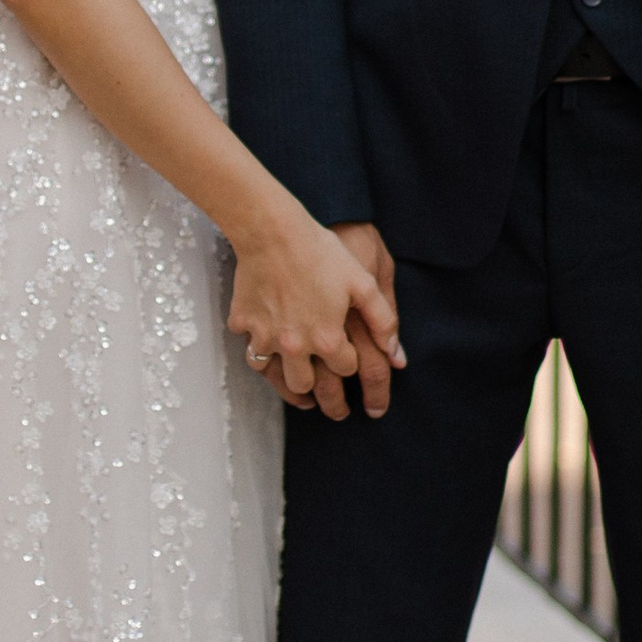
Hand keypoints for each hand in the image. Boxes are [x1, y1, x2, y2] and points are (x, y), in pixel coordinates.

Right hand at [230, 206, 403, 420]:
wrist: (271, 231)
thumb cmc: (321, 251)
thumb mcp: (363, 282)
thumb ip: (383, 321)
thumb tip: (397, 356)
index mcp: (328, 338)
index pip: (347, 369)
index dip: (352, 365)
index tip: (352, 363)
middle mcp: (296, 346)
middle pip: (311, 386)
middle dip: (326, 398)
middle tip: (334, 410)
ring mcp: (266, 338)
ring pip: (278, 378)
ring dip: (292, 388)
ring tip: (303, 396)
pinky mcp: (244, 325)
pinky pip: (250, 351)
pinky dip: (261, 357)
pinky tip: (270, 355)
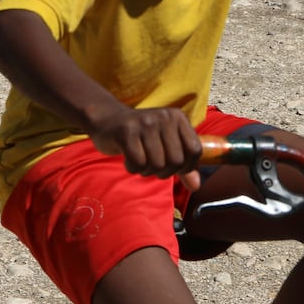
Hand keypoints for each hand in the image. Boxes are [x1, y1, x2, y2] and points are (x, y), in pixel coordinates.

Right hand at [87, 106, 202, 190]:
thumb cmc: (141, 136)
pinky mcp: (126, 131)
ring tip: (140, 161)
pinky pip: (138, 163)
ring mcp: (145, 123)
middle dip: (164, 172)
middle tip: (152, 165)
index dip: (187, 167)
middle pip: (176, 161)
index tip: (174, 168)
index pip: (195, 150)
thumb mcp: (166, 145)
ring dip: (147, 171)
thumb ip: (182, 166)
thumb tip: (196, 186)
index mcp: (177, 117)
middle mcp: (164, 117)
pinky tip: (129, 160)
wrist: (107, 120)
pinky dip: (133, 168)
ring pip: (157, 164)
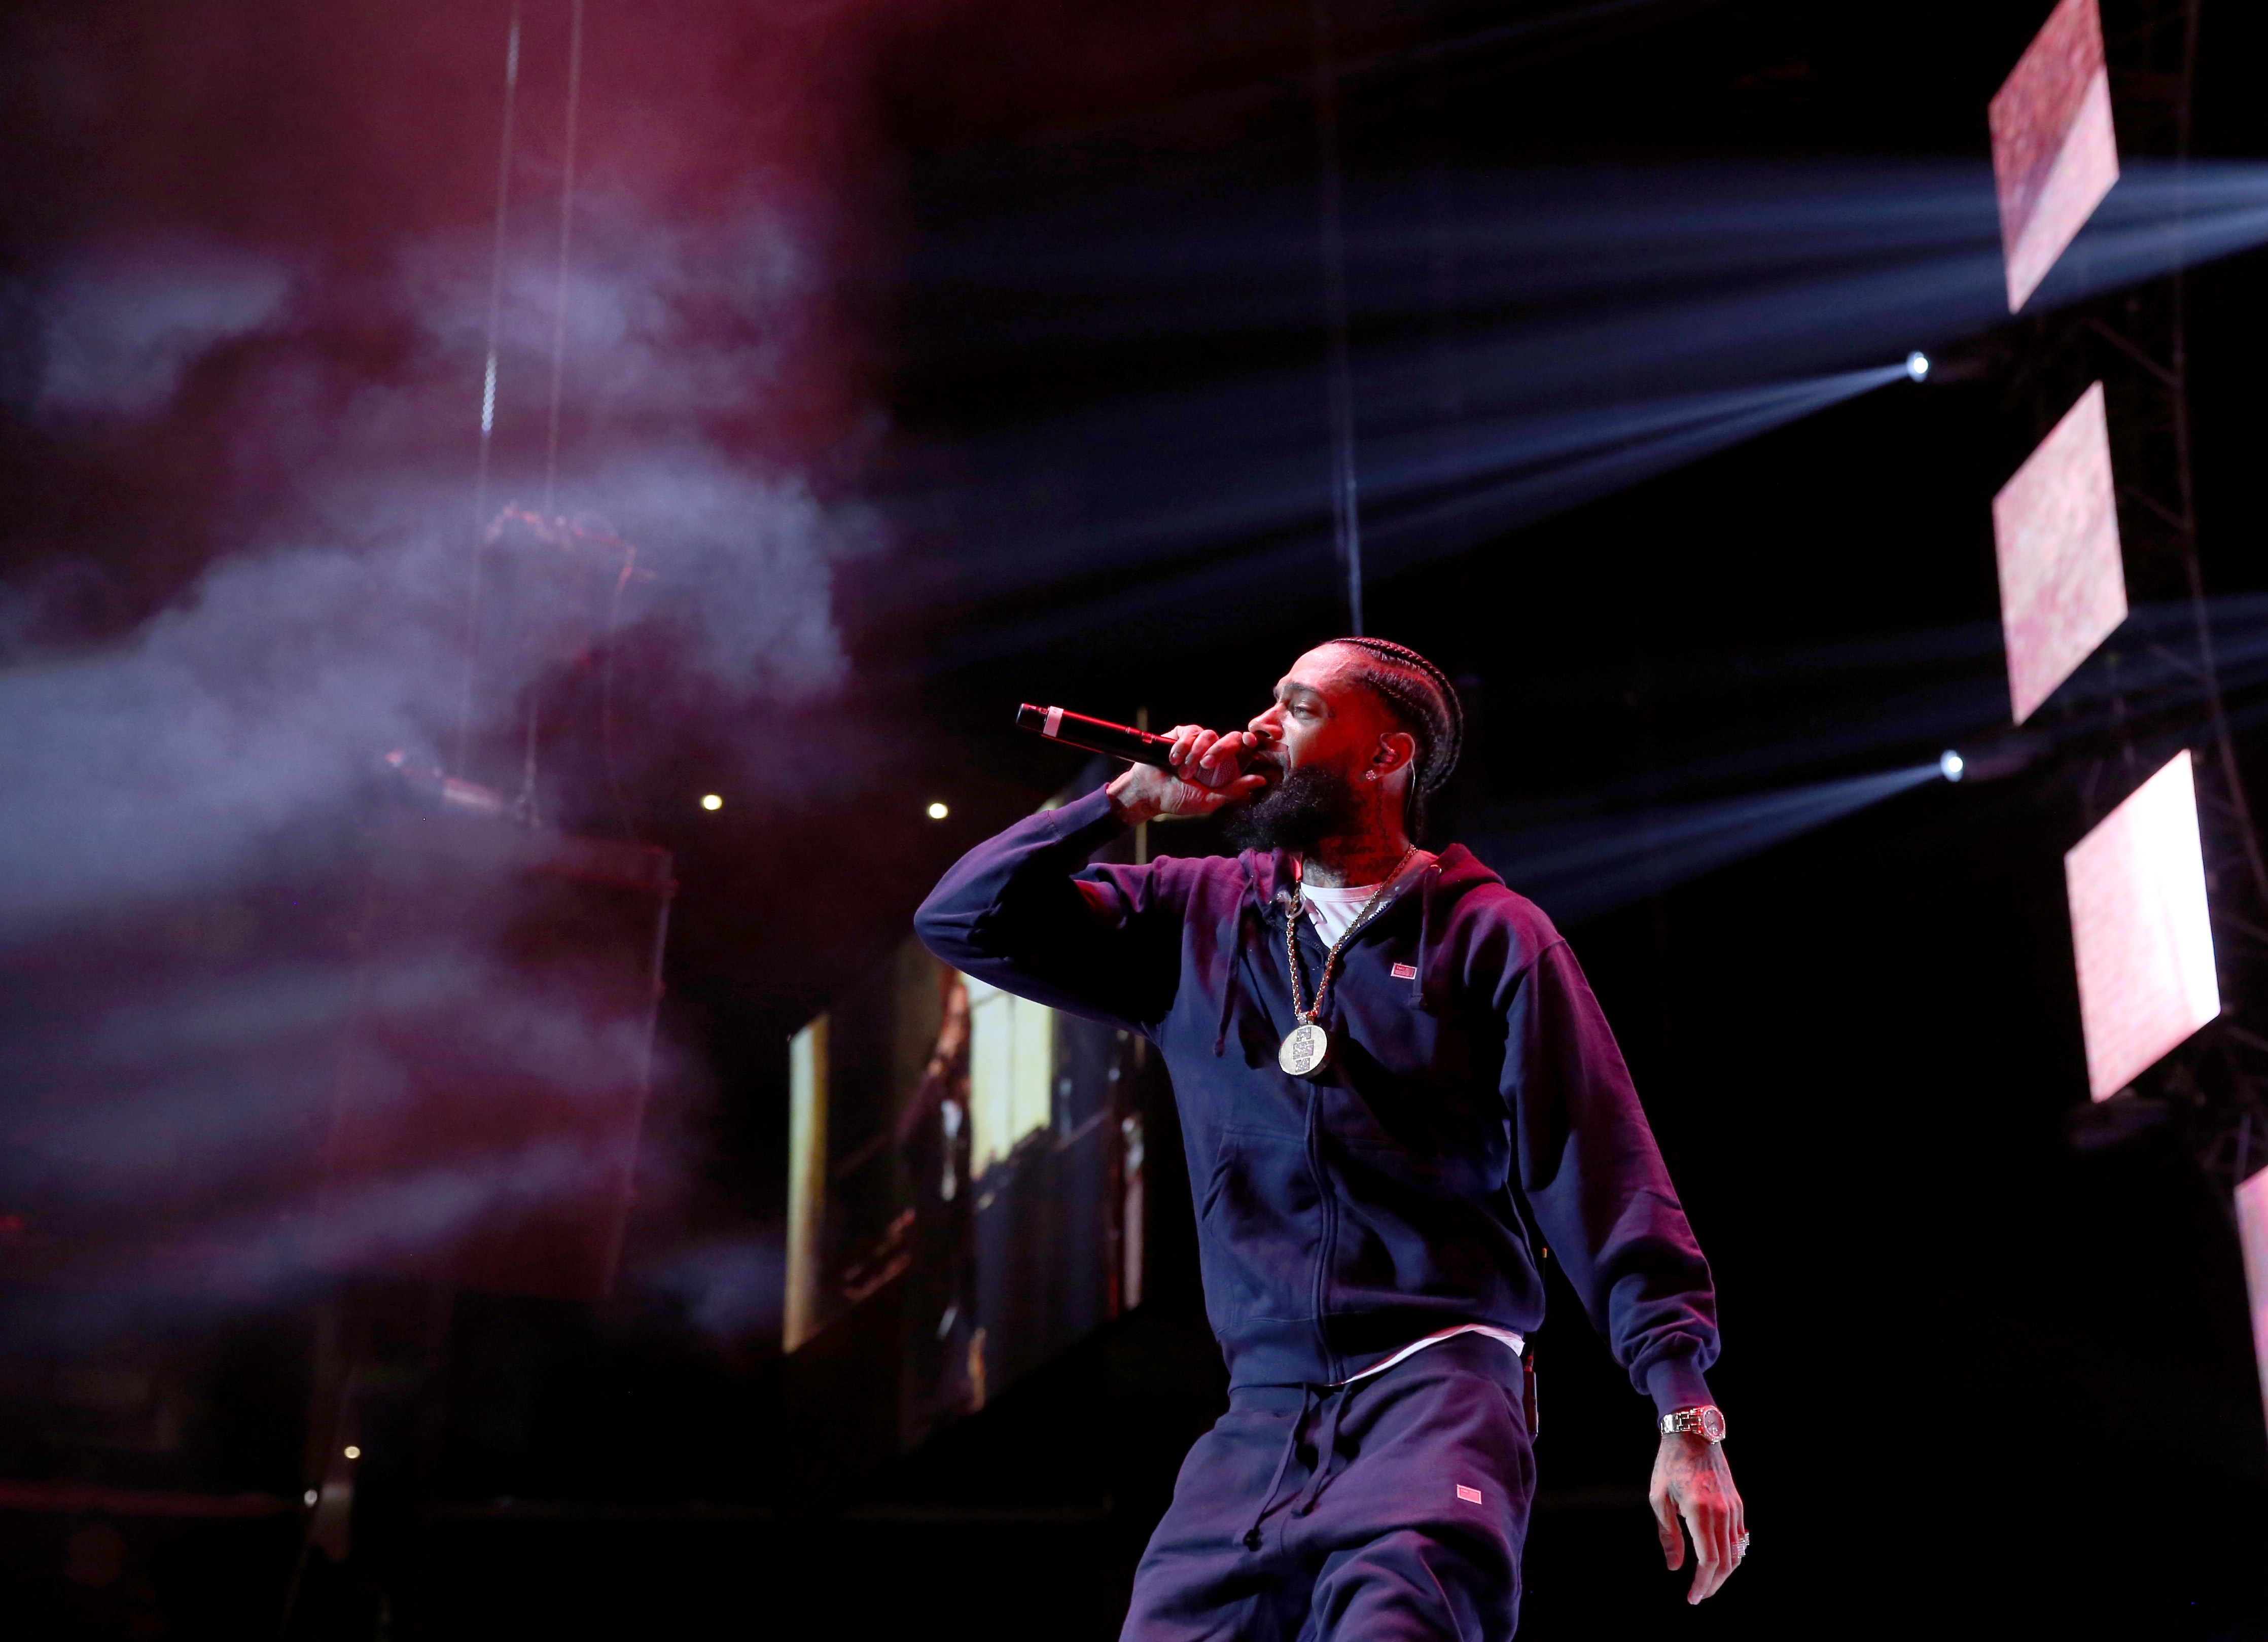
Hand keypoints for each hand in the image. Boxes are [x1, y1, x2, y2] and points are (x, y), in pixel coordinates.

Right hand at [1107, 725, 1268, 823]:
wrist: (1149, 792)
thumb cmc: (1179, 799)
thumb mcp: (1210, 800)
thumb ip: (1235, 790)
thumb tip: (1261, 780)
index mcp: (1225, 769)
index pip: (1245, 750)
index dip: (1251, 742)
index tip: (1250, 740)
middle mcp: (1214, 753)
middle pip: (1230, 738)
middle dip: (1219, 750)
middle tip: (1205, 766)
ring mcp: (1198, 742)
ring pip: (1209, 735)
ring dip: (1196, 754)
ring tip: (1183, 772)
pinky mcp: (1181, 734)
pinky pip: (1190, 731)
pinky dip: (1182, 746)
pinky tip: (1173, 760)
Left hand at [1649, 1431, 1746, 1604]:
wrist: (1693, 1434)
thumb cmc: (1670, 1465)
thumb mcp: (1659, 1499)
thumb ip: (1669, 1535)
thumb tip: (1675, 1567)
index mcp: (1700, 1511)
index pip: (1708, 1560)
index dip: (1702, 1584)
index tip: (1692, 1598)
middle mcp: (1722, 1512)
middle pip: (1726, 1562)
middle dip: (1713, 1585)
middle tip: (1699, 1596)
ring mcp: (1734, 1508)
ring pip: (1736, 1552)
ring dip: (1724, 1573)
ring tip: (1708, 1583)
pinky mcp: (1737, 1504)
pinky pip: (1740, 1537)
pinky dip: (1732, 1555)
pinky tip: (1719, 1562)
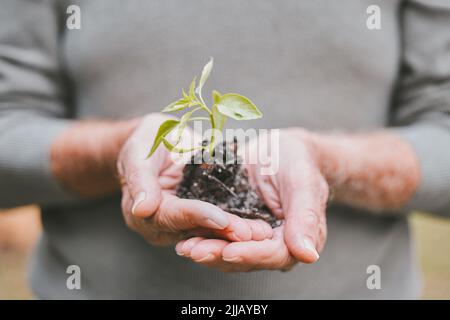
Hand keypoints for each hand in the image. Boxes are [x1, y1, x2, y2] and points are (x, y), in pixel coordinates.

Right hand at [117, 113, 272, 245]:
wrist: (161, 141)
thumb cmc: (146, 141)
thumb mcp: (138, 152)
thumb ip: (140, 178)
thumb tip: (142, 208)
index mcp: (141, 212)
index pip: (171, 216)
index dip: (196, 216)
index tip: (221, 218)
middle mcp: (162, 225)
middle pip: (193, 231)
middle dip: (223, 232)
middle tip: (251, 233)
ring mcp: (182, 223)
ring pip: (209, 231)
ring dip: (235, 232)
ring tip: (262, 232)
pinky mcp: (199, 217)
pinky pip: (218, 222)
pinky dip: (238, 223)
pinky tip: (260, 226)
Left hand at [176, 129, 328, 269]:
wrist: (281, 149)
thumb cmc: (297, 160)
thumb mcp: (302, 181)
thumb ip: (305, 216)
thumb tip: (308, 255)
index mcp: (298, 237)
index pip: (275, 254)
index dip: (251, 254)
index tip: (229, 252)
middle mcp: (276, 244)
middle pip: (248, 258)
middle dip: (220, 254)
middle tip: (195, 251)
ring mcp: (254, 237)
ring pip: (230, 252)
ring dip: (208, 251)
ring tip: (185, 248)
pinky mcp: (236, 228)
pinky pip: (219, 237)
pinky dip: (203, 237)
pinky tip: (185, 237)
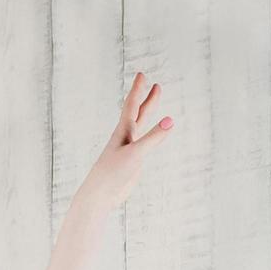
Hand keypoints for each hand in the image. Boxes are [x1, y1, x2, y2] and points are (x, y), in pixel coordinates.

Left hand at [79, 71, 175, 211]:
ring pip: (141, 124)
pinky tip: (155, 132)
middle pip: (138, 112)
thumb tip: (170, 121)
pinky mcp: (132, 160)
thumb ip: (153, 138)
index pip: (132, 105)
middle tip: (153, 83)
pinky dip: (151, 132)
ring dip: (148, 111)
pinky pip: (144, 141)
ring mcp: (129, 148)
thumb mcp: (136, 154)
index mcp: (123, 132)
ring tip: (154, 99)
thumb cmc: (112, 174)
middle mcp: (125, 137)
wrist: (100, 195)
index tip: (142, 74)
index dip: (137, 90)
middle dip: (146, 97)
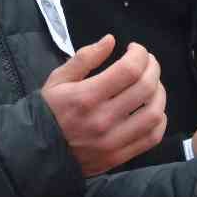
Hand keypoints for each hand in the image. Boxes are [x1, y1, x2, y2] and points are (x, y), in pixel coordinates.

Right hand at [42, 35, 166, 175]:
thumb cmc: (48, 110)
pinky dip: (159, 120)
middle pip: (146, 88)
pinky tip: (152, 109)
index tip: (135, 50)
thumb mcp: (58, 79)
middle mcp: (103, 119)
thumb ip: (84, 57)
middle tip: (147, 62)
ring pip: (153, 113)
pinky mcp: (118, 156)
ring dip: (159, 93)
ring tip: (152, 84)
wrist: (37, 151)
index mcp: (86, 96)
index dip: (139, 54)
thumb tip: (111, 40)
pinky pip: (151, 137)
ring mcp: (113, 141)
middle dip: (153, 68)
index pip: (129, 69)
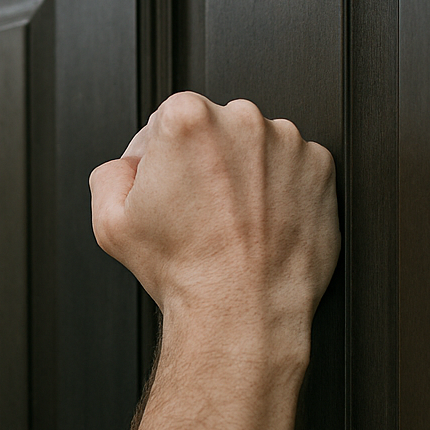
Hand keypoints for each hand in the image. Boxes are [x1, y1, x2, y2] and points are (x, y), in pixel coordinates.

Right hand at [89, 92, 338, 340]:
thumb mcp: (111, 223)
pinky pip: (292, 169)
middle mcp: (242, 120)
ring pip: (255, 148)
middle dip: (202, 162)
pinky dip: (279, 190)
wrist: (242, 310)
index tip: (163, 188)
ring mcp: (288, 142)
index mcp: (187, 119)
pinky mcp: (320, 168)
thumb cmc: (184, 269)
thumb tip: (124, 166)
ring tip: (230, 222)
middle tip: (196, 211)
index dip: (156, 160)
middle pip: (213, 130)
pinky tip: (258, 223)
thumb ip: (109, 175)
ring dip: (243, 175)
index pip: (164, 122)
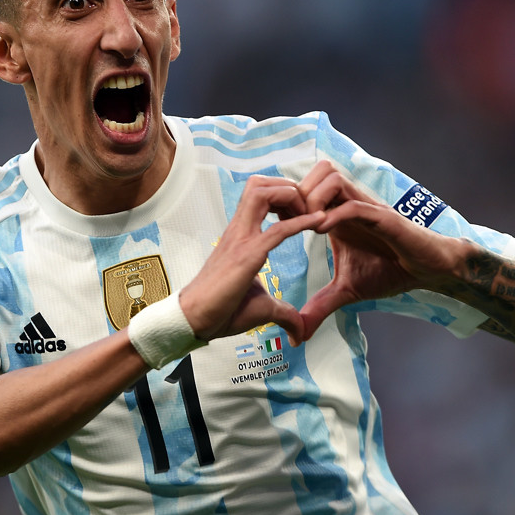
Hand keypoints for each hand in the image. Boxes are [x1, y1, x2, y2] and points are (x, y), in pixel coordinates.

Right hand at [179, 175, 324, 344]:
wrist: (195, 320)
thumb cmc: (222, 310)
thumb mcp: (262, 307)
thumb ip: (283, 313)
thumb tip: (300, 330)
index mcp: (241, 235)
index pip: (259, 195)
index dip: (283, 195)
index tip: (303, 210)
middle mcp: (239, 230)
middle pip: (260, 184)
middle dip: (288, 187)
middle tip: (307, 208)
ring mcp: (240, 239)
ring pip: (263, 193)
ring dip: (291, 197)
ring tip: (310, 213)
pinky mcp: (246, 256)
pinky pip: (277, 229)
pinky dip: (302, 221)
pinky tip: (319, 222)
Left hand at [295, 160, 467, 339]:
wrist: (427, 269)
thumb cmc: (389, 271)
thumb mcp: (346, 291)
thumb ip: (320, 306)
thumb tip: (298, 334)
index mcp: (336, 214)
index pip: (305, 187)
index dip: (287, 201)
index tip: (275, 226)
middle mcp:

===

### EXERCISE BRIEF
With "Right" as the search string, filter the records and return each line that has it.

### EXERCISE ANSWER
Right hand at [230, 206, 403, 420]:
Right hand at [87, 106, 202, 190]:
Right hand at [1107, 725, 1268, 823]:
Right hand at [117, 113, 272, 245]:
Right hand at [42, 35, 166, 175]:
Right hand at [89, 92, 338, 340]:
Right hand at [179, 175, 324, 344]:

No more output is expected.